This is a republishing of an old article I wrote as a companion piece to a short talk I delivered at the Leeds Beckett Ethical Hacking Society in 2015. I’m restoring it because the RAPTOR site produced by the team behind the academic paper still points to it and the idea of a broken link bothers me.
Presenting itself as the latest iteration in an increasingly long line of poorly conceived backronyms, RAPTOR represents an up-scaled version of the existing traffic confirmation attacks against the Tor platform.
Traffic analysis attacks have long been known to represent a fundamental threat to Tor users, primarily because the service doesn’t (or rather cannot) protect or prevent monitoring of traffic at the entry and exit guard relays. The traffic leaving an exit node is actively “anonymised” by Tor but since it doesn’t engage in packet obfuscation, due to its focus on delivering low-latency connections. As such, it cannot protect against end-to-end correlation.

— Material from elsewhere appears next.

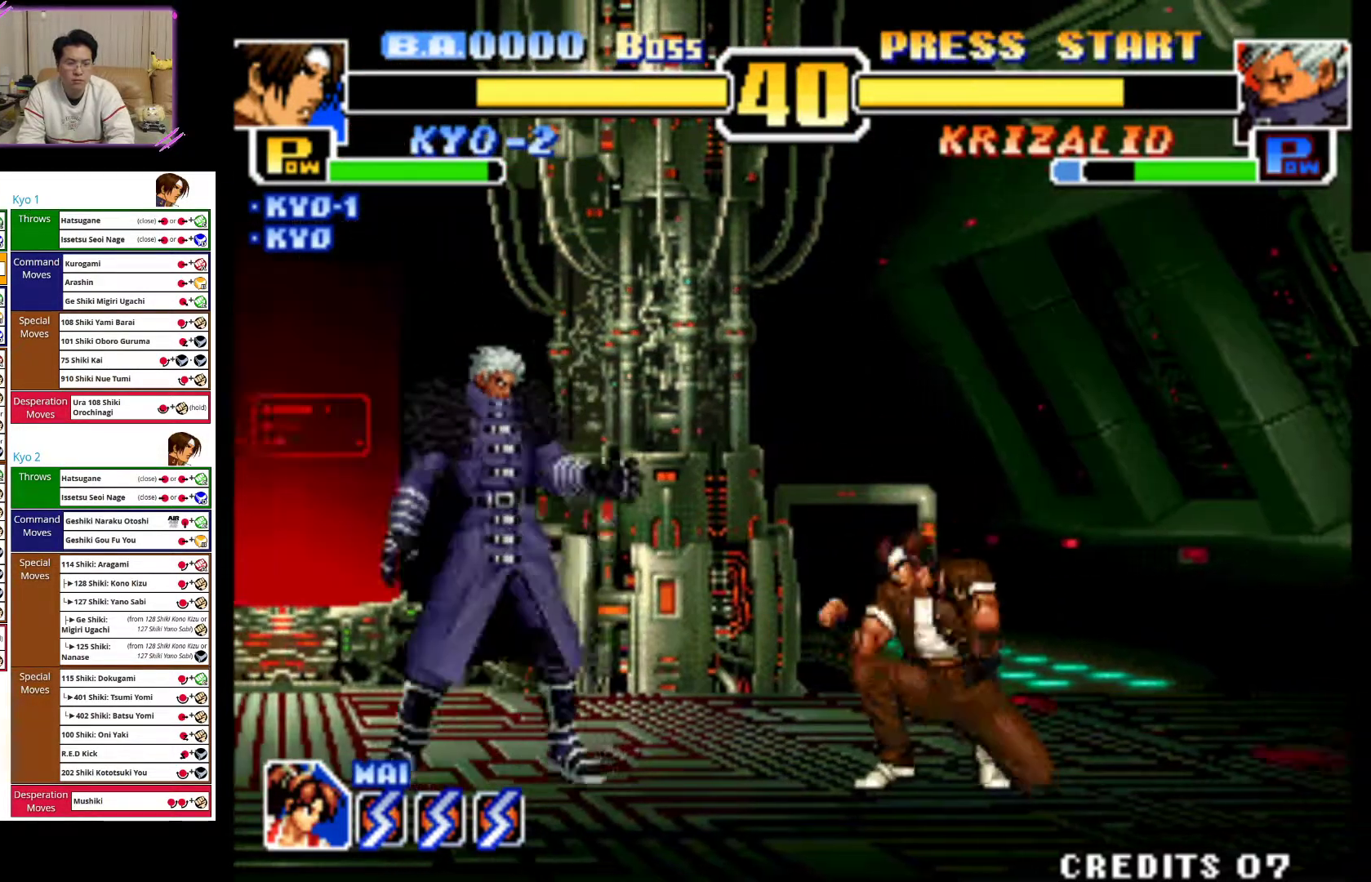
{"dt_ms": 500, "buttons": [], "left_stick": "right", "events": [[50, "CIRCLE", "up"], [183, "left_stick", "right"]]}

This structural vulnerability represents a grave threat to the Tor model since being able to positively identify, and correlate, entry and exit traffic, subverts the very anonymity that Tor is designed to protect.
What is RAPTOR?
The work behind RAPTOR was carried out by several PhD students and professors at Princeton University who have successfully implemented the attacks they outline in the 17-page report which is available from arXiv.org. The report covers three methods of attack which include asymmetric analysis of traffic over the Tor network, exploitation of the natural “churn” of BGP paths, and direct manipulation of the BGP inter-domain routing, through hijacking of IP prefixes and interception of routing queries.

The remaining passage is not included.